Among the 11 allegations she will face before the Solicitors Disciplinary Tribunal (SDT) are that she undersettled claims, breached an undertaking and “fabricated or falsified a pro-forma fee note and letters”.
The saga began last August, when the regulator intervened in her practice, Leicester-based Sophie Khan & Co, saying there was “reason to suspect dishonesty” on her part.
Ms Khan, also known as Soophia, is challenging the decision in separate High Court proceedings and did not comply with SRA demands to provide the firm’s papers.
This led to her being jailed for six months in January for breaching two court orders to hand over the documents.
The allegations she is to face before the SDT were settled last August but only published by the SRA yesterday.
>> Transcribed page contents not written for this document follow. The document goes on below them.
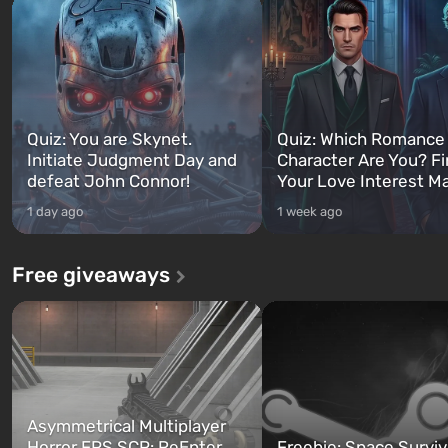
Quiz: You are Skynet.
Quiz: Which Romance
Initiate Judgment Day and
Character Are You? F
defeat John Connor!
Your Love Interest M
1 day ago
1 week ago
Free giveaways
Asymmetrical Multiplayer
Horror FPS SCP: ReEnter
Freebie: Space Surviv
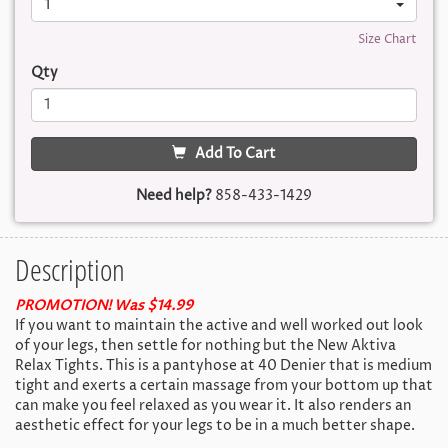
1
Size Chart
Qty
Add To Cart
Need help?
858-433-1429
Description
PROMOTION! Was $14.99
If you want to maintain the active and well worked out look
of your legs, then settle for nothing but the New Aktiva
Relax Tights. This is a pantyhose at 40 Denier that is medium
tight and exerts a certain massage from your bottom up that
can make you feel relaxed as you wear it. It also renders an
aesthetic effect for your legs to be in a much better shape.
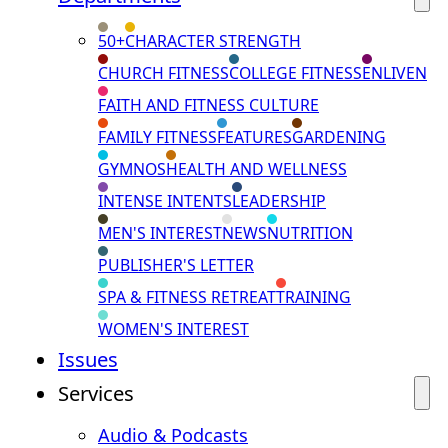
50+
CHARACTER STRENGTH
CHURCH FITNESS
COLLEGE FITNESS
ENLIVEN
FAITH AND FITNESS CULTURE
FAMILY FITNESS
FEATURES
GARDENING
GYMNOS
HEALTH AND WELLNESS
INTENSE INTENTS
LEADERSHIP
MEN'S INTEREST
NEWS
NUTRITION
PUBLISHER'S LETTER
SPA & FITNESS RETREAT
TRAINING
WOMEN'S INTEREST
Issues
Services
Audio & Podcasts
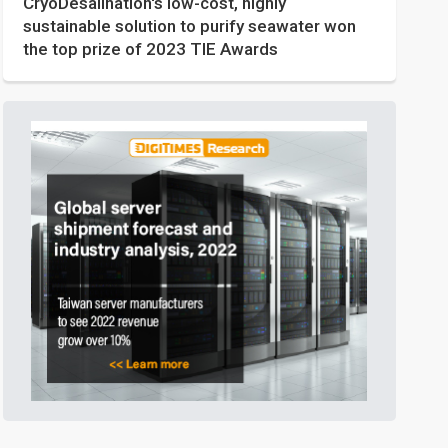
CryoDesalination's low-cost, highly
sustainable solution to purify seawater won
the top prize of 2023 TIE Awards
None are yet proven and are subject to a hearing.
The SRA claims that Ms Khan settled damages claims advanced on behalf of two clients for “substantially” less than she had advised the clients they would receive “and in circumstances where she had neither sought nor obtained authority from the clients to settle the claims at that level”.
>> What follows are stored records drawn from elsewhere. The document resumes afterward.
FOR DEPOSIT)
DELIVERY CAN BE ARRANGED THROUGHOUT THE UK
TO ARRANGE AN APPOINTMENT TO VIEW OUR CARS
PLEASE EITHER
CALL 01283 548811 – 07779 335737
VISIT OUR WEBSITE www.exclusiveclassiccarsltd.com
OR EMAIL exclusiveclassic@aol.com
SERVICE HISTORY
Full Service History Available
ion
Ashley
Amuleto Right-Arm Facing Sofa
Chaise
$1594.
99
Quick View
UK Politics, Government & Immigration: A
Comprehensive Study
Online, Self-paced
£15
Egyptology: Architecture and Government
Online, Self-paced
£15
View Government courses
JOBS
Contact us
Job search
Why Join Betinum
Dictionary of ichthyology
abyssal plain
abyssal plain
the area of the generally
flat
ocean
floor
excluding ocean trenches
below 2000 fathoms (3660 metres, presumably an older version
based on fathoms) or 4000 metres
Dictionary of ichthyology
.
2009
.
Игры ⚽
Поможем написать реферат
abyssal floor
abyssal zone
Further, she is alleged to have settled costs claims for two clients “without informing them of the offer of settlement or of its acceptance and without seeking or obtaining authority from the clients to settle the claims”.
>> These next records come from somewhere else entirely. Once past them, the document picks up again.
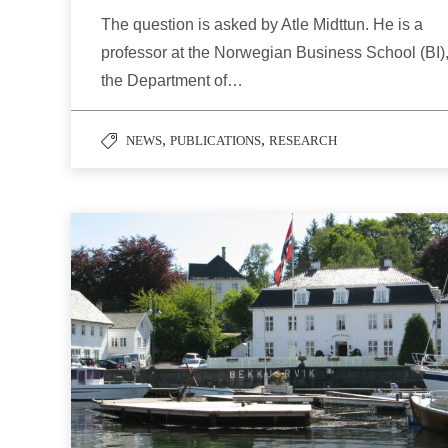
The question is asked by Atle Midttun. He is a
professor at the Norwegian Business School (BI)
the Department of…
,
,
NEWS
PUBLICATIONS
RESEARCH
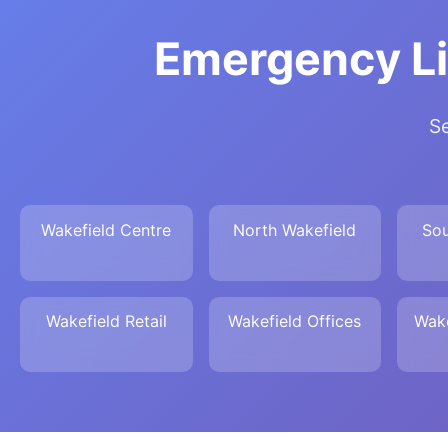
Emergency Li
Se
Wakefield Centre
North Wakefield
Sou
Wakefield Retail
Wakefield Offices
Wake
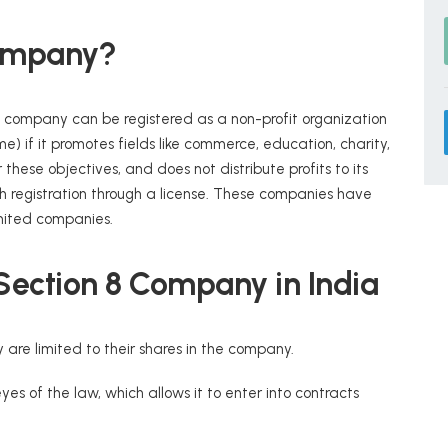
Company?
a company can be registered as a non-profit organization
ame) if it promotes fields like commerce, education, charity,
 these objectives, and does not distribute profits to its
registration through a license. These companies have
imited companies.
 Section 8 Company in India
 are limited to their shares in the company.
es of the law, which allows it to enter into contracts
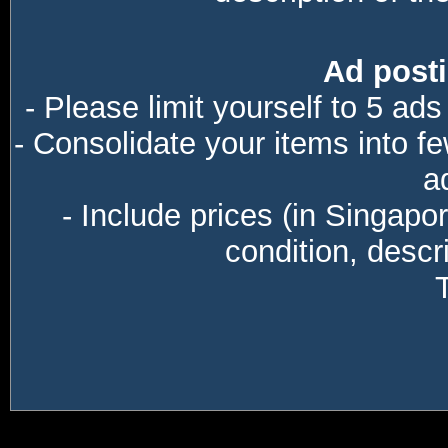
Ad posti
- Please limit yourself to 5 ads
- Consolidate your items into f
a
- Include prices (in Singapo
condition, descri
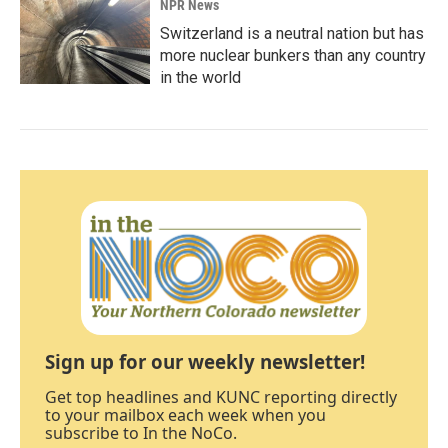
NPR News
Switzerland is a neutral nation but has
more nuclear bunkers than any country
in the world
Sign up for our weekly newsletter!
Get top headlines and KUNC reporting directly
to your mailbox each week when you
subscribe to In the NoCo.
She is said to have received a cheque to settle costs claims and paid it directly into her firm’s office account without first giving or sending a bill of costs or other written notification of the costs incurred to the clients.
The SRA went on: “On an unknown date, but after 26 November 2019, [Ms Khan] fabricated or falsified a pro-forma fee note and letters purporting to show contemporaneous notification to the clients of the costs claimed by the firm”.
Ms Khan is alleged to have received a cheque to settle clients’ costs claims where their former solicitors had or asserted a claim, but paid the cheque directly into office account without accounting for the former solicitors’ costs, having also breached the undertakings given to the former solicitors to protect their position on costs.
She is accused too of failing to cooperate with SRA and Legal Ombudsman investigations, as well as an ombudsman decision.
The final set of allegations relate to the failures that led to the contempt proceedings and the finding of contempt itself.